This workshop offers a series of strategies to avoid writer's block or other struggles that people face before and during the actual process of writing. Examples of such techniques are free writing, separating production from editing, reducing the writing work to small units, and tracking progress to be accountable for the writing development.
This workshop deepens on the process of writing, from the elaboration of the outline and structure of the document to the revision and proofreading of the multiple drafts. Topics covered in this workshop reflect on that writing is mostly continuous revising or that texts that are easy to read are usually the result of hard writing. Also, this workshop covered how to support claims and maintain the coherence and logic of the written document.
Healthy Writing Habits
This workshop focuses on the motivational aspects of the writing process. From managing the external conditions (e.g., space and time selected to write) to reflecting on the values, expectancies or other motivational factors involved in the personal writing process. We include strategies to reflect and understand the personal writing process to strategies to take ownership of the writing process and apply those reflections into practice.

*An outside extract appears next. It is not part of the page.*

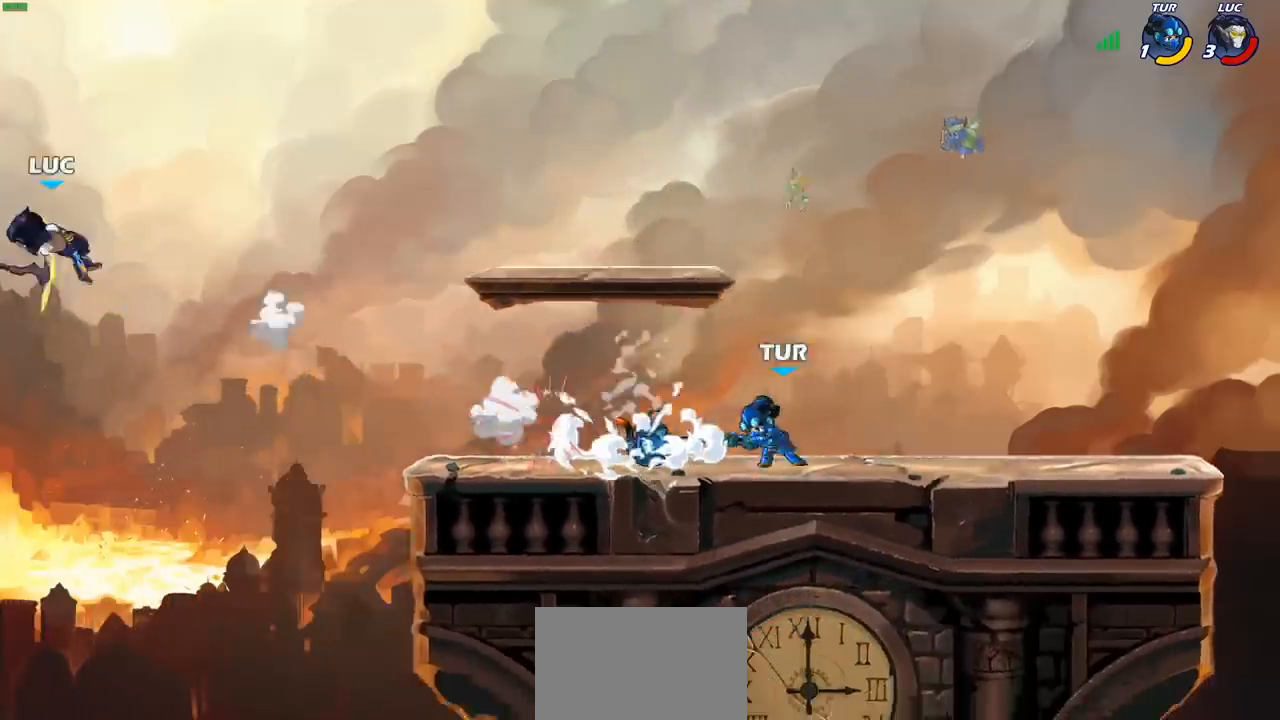
{"buttons": ["L2"], "left_stick": "right", "events": [[33, "R2", "up"], [483, "L2", "down"]]}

Managing Time (and Procrastination)
Strategies to macro and micro manage time for the dissertation and techniques to take control of our own time. For example, considering the long-term timeline of degree completion, participants define daily activities and priorities that lead to progression in the dissertation, or, participants define strategies to reduce the distractions negative influence on the advancement of their dissertation.

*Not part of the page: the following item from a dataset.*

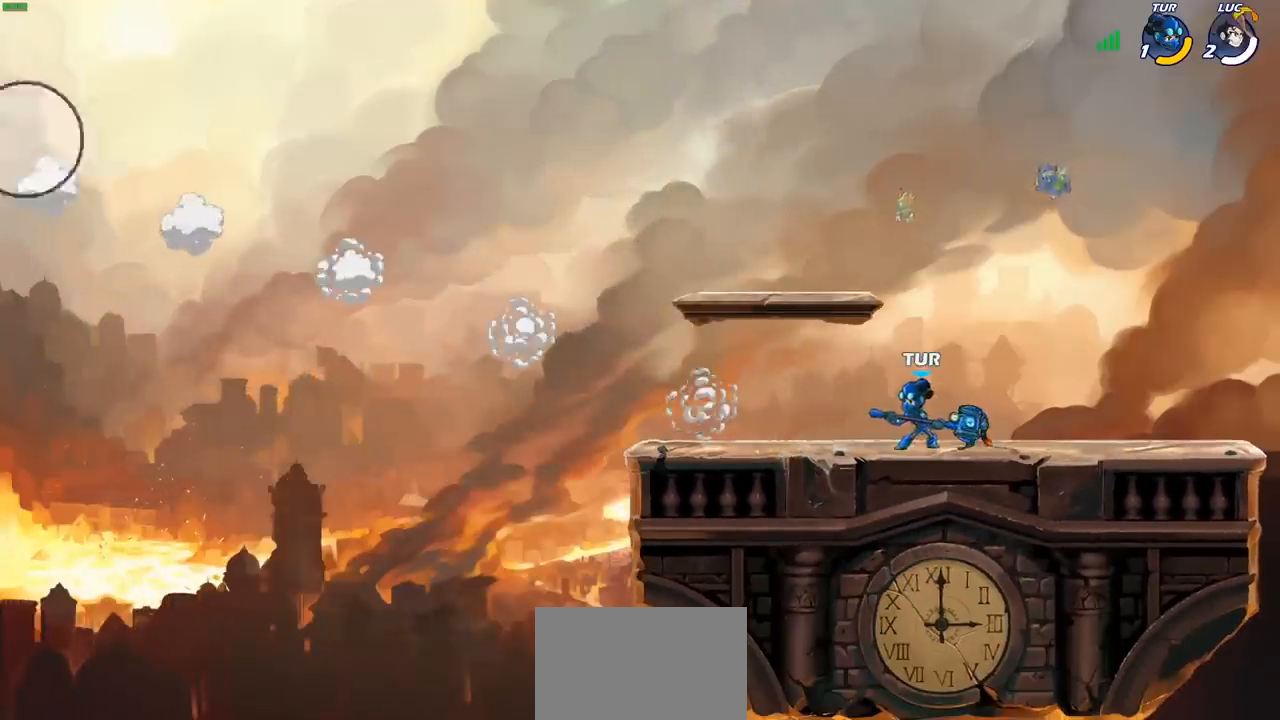
{"buttons": [], "left_stick": "right", "events": [[167, "L2", "up"]]}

Getting off to a Good Start in Graduate School
Forming the Committee and Picking Your Advisor
When The professor Says... What do they really mean?
The common misunderstandings in the communication with the advisor, explanation for the actual meaning of the messages given for many advisors, and the expectations they have for their students. Ways for students to know the culture and unwritten rules (i.e., power relationships) of their departments to foster the relationship with their doctoral committee.
Career Options with a Ph.D
The different pathways that could be pursued after the doctorate. This workshop is facilitated by people who have a long career in academia, administration or industry. Topics included the common academic path for faculty (tenure, non-tenure track) and common skills that industry employers expect from graduates.
We scheduled two sessions each year related to special topics that URM students face in a Ph.D. This includes workshops on impostor syndrome, mindfulness, mental health in graduate school, and microaggressions. Although they are not exclusive to the URM population, we selected topics that traditionally hinder their motivation to finish the doctorate.